2. El polinucleótido para su uso según la reivindicación 1, en el que la proteína comprende una secuencia de aminoácidos que es idéntica en más del 90 % a NpHR de SEQ ID NO: 3, idéntica en más del 90 % a BR de SEQ ID NO: 7 o idéntica en más del 90 % a GtR3 de SEQ ID NO: 1.
3. El polinucleótido para su uso según la reivindicación 2, en el que la proteína comprende una secuencia de aminoácidos idéntica en al menos el 95 % a la secuencia mostrada en SEQ ID NO: 3.
4. El polinucleótido para su uso según la reivindicación 3, en el que la proteína comprende además una señal de exportación de retículo endoplásmico (RE) y/o una señal de tráfico de membrana.
5. El polinucleótido para su uso según la reivindicación 4, en el que la secuencia de aminoácidos está unida a la señal de exportación de RE mediante un conector.
6. El polinucleótido para su uso según la reivindicación 4, en el que la señal de exportación de RE comprende la secuencia de aminoácidos FCYENEV o en el que la señal de tráfico de membrana comprende KSRITSEGEYIPLDQIDINV.
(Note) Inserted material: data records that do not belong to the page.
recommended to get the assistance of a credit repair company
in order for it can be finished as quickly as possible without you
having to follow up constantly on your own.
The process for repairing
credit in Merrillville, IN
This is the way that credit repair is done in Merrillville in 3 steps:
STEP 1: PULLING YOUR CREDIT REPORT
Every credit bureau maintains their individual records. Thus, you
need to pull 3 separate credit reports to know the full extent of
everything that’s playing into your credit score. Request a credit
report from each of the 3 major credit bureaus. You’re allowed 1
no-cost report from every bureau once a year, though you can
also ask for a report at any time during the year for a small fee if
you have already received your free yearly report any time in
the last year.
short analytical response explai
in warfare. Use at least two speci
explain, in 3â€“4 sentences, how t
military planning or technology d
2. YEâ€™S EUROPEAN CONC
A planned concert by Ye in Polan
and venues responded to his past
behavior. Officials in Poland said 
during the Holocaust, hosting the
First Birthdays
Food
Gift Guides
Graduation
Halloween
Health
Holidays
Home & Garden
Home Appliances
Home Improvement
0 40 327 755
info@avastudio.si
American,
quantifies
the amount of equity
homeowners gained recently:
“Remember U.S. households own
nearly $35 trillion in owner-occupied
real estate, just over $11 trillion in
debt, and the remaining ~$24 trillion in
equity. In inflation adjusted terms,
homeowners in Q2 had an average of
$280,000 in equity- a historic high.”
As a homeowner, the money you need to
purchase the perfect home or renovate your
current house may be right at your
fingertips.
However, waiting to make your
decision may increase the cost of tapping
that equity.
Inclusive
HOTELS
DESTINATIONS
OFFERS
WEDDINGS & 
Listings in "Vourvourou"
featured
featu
7. El polinucleótido para su uso según la reivindicación 6, en el que la proteína comprende la secuencia de aminoácidos mostrada en SEQ ID NO: 5 o SEQ ID NO: 6.
8. El polinucleótido para su uso según una cualquiera de las reivindicaciones 1 a 7, en el que el polinucleótido es un vector.
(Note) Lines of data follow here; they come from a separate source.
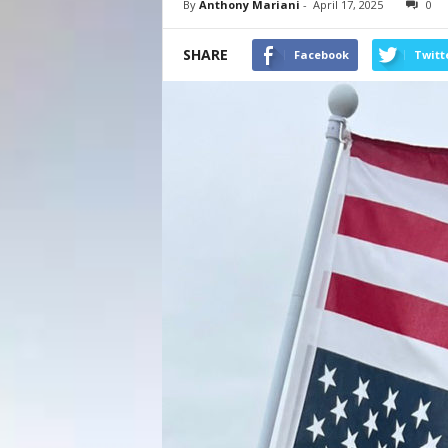
By
Anthony Mariani
-
April 17, 2025
0
SHARE
Facebook
Twitt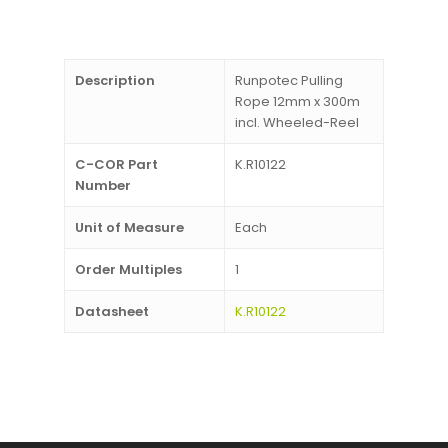
Description
Runpotec Pulling
Rope 12mm x 300m
incl. Wheeled-Reel
C-COR Part
K.R10122
Number
Unit of Measure
Each
Order Multiples
1
Datasheet
K.R10122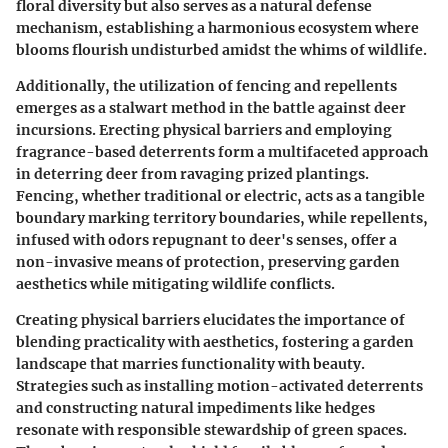
floral diversity but also serves as a natural defense
mechanism, establishing a harmonious ecosystem where
blooms flourish undisturbed amidst the whims of wildlife.
Additionally, the utilization of fencing and repellents
emerges as a stalwart method in the battle against deer
incursions. Erecting physical barriers and employing
fragrance-based deterrents form a multifaceted approach
in deterring deer from ravaging prized plantings.
Fencing, whether traditional or electric, acts as a tangible
boundary marking territory boundaries, while repellents,
infused with odors repugnant to deer's senses, offer a
non-invasive means of protection, preserving garden
aesthetics while mitigating wildlife conflicts.
Creating physical barriers elucidates the importance of
blending practicality with aesthetics, fostering a garden
landscape that marries functionality with beauty.
Strategies such as installing motion-activated deterrents
and constructing natural impediments like hedges
resonate with responsible stewardship of green spaces.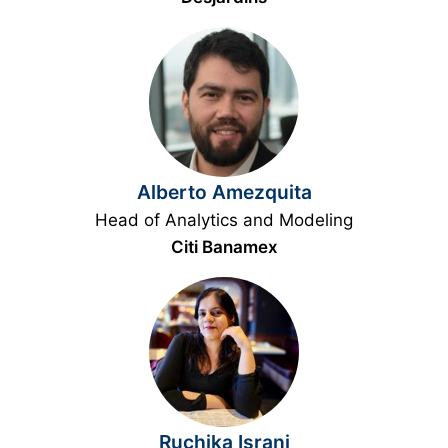
Alberto Amezquita
Head of Analytics and Modeling
Citi Banamex
Ruchika Israni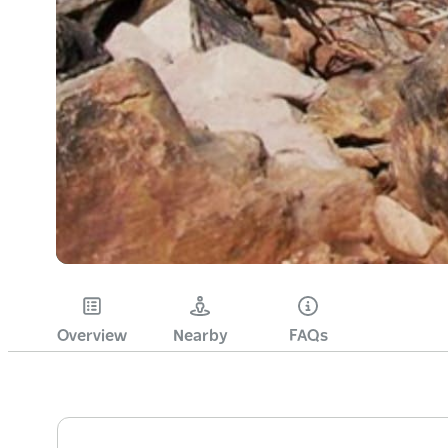
Overview
Nearby
FAQs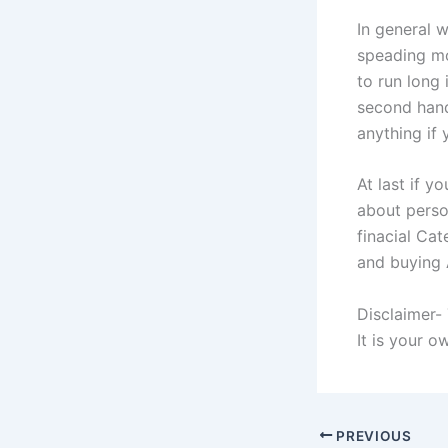
In general w
speading mo
to run long
second hand
anything if 
At last if 
about perso
finacial Cat
and buying A
Disclaimer-
It is your 
PREVIOUS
9. El polinucleótido para su uso según la reivindicación 8, en el que el vector es un vector viral seleccionado del grupo que consiste en un vector de AAV, un vector retroviral, un vector adenoviral, un vector de VHS y un vector lentiviral.
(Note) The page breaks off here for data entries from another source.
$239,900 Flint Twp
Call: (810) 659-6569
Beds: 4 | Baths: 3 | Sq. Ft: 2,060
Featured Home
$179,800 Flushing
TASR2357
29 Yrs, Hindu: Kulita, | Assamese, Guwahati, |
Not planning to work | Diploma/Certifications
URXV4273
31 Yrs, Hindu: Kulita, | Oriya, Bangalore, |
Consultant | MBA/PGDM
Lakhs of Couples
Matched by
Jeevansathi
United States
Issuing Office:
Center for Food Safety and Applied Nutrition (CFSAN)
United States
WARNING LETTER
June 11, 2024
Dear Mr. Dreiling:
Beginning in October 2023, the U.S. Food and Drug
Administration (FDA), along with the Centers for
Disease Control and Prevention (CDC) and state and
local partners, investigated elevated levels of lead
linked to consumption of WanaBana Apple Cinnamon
10. El polinucleótido para su uso según una cualquiera de las reivindicaciones 1 a 9, en el que el individuo es un animal humano o no humano.
11. Un método de cribado de un agente farmacológico que afecta a la recuperación o la formación de una memoria de miedo, comprendiendo el método:

a) poner en contacto con un agente farmacológico neuronas excitadoras en el campo CA1 dorsal del hipocampo, la corteza cingulada anterior o la amígdala basolateral durante la recuperación o la formación de una memoria de miedo en un ratón,

en donde dicho ratón comprende una proteína activada por la luz expresada sobre la membrana celular de neuronas excitadoras en el campo CA1 dorsal de su hipocampo, su corteza cingulada anterior o su amígdala basolateral, en donde la proteína es sensible a la luz y es capaz de hiperpolarizar las neuronas cuando las neuronas son iluminadas con la luz, en donde la iluminación de las neuronas inhibe la formación o la recuperación de una memoria de miedo;

b) inducir la hiperpolarización de las neuronas excitadoras en el campo CA1 dorsal del hipocampo durante la recuperación o la formación de memoria de una memoria de miedo, aplicando luz de una longitud de onda que activa la proteína activada por la luz; y

c) determinar si el agente farmacológico afecta a la recuperación o la formación de una memoria de miedo en presencia o ausencia de la luz.
12. El método de la reivindicación 11, en el que la proteína comprende una secuencia de aminoácidos que es idéntica en más del 90 % a NpHR de SEQ ID NO: 3, idéntica en más del 90 % a BR de SEQ ID NO: 7 o idéntica en más del 90 % a GtR3 de SEQ ID NO: 1.
13. El método de la reivindicación 12, en el que la proteína comprende una secuencia de aminoácidos idéntica al menos en el 95 % a la secuencia mostrada en SEQ ID NO: 3, opcionalmente en el que la proteína comprende además una señal de exportación de retículo endoplásmico (RE) y/o una señal de tráfico de membrana, y opcionalmente en el que la secuencia de aminoácidos está unida a la señal de exportación de RE mediante un 5 conector.